» TEXTABSCHNITT
* * * *

Erfolgsstory Minenverbot
Das Netzwerk ICBL war maßgeblich am Abschluss des UN-Vertrages über Antipersonenminen, dem Mine Ban Treaty, beteiligt. Im September 1997 wurde die sogenannte Ottawa-Konvention von 89 UN-Staaten verabschiedet, wenige Monate später erhielt die ICBL in Oslo den Friedensnobelpreis für ihren Einsatz. Mittlerweile sind 164 Staaten dem Ottawa-Vertrag beigetreten, der am 1. März 1999 in Kraft trat.
"Wenn wir von Vertragsstaaten reden, dann haben all diese Staaten sich eindeutig verpflichtet, die Produktion und Weitergabe von Minen zu verbieten, eigene Lagerbestände zu vernichten, jeglichen Einsatz von Antipersonenminen weltweit zu ächten und das Abkommen durchzusetzen. Und sehr wichtig: Sie haben sich alle verpflichtet, kontaminierten Gebieten bei der Minenräumung und bei der Opferhilfe zu helfen", so Jared Bloch gegenüber der DW.

* * * *

» BEREITGESTELLTE DATEN

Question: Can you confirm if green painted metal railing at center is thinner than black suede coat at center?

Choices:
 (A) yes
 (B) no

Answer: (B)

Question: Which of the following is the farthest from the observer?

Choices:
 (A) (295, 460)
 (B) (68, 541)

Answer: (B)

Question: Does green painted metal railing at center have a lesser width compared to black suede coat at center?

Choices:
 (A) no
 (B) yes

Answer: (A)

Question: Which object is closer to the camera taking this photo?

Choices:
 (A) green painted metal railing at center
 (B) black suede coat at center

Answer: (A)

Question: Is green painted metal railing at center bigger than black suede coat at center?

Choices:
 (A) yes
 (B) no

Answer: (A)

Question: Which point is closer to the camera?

* * * *

» AUFGABEN UND ÜBUNGEN
1. Wann trat der Ottawa-Vertrag laut dem Textabschnitt über das Minenverbot in Kraft?
2. Stimmen die folgenden Aussagen mit dem Textabschnitt über das Minenverbot überein? (a) Die Ottawa-Konvention wurde von 89 UN-Staaten verabschiedet. (b) Die ICBL erhielt den Friedensnobelpreis in Genf. (c) Die Vertragsstaaten haben sich verpflichtet, eigene Lagerbestände zu vernichten.
3. Setzen Sie den Textabschnitt über das Minenverbot nach seinem letzten Satz fort.

» ANTWORTEN JE AUFGABE
1. Am 1. März 1999.

2.
(a) Ja: „Im September 1997 wurde die sogenannte Ottawa-Konvention von 89 UN-Staaten verabschiedet“
(b) Nein: „erhielt die ICBL in Oslo den Friedensnobelpreis für ihren Einsatz“
(c) Ja: „eigene Lagerbestände zu vernichten“

3.
Viele Staaten haben es bereits geschafft, die kontaminierten Gebiete im eigenen Land zu räumen, zum Beispiel Uganda, Montenegro oder Taiwan. Zuletzt meldete Ende Februar dieses Jahres Chile alle minenverseuchten Gebiete geräumt zu haben.
Improvisierte Todesfallen
Allerdings sind es nicht nur Regierungstruppen, die Minen einsetzen. Für ein paar Dollar lassen sich improvisierte und selbstauslösende Sprengfallen bauen: Aus einer PET-Flasche, einer Einwegspritze, Sprengstoff und Zünder entstehen so billige Waffen für bewaffnete Gruppen. Die improvisierten Minen sind doppelt tückisch: Weil sie jahrzehntelang scharf bleiben können und schwer zu finden sind - und weil sie nicht auf herkömmliche Metalldetektoren reagieren.
"Wir haben viele Opfer von diesen improvisierten Sprengkörpern im Jemen gesehen und auch im Irak. Es ist sehr besorgniserregend, dass nicht-staatliche Gruppen - oder jegliche Gruppen überhaupt - diese von den Opfern aktivierten Landminen herstellen. 2018 gab es mehr Opfer dieser improvisierten Sprengkörper als je zuvor."
Allerdings, so Jared Bloch, scheine das Ottawa-Abkommen auch bei Nicht-Regierungs-Truppen Wirkung zu zeigen. Generell seien Antipersonenminen mittlerweile weltweit geächtet.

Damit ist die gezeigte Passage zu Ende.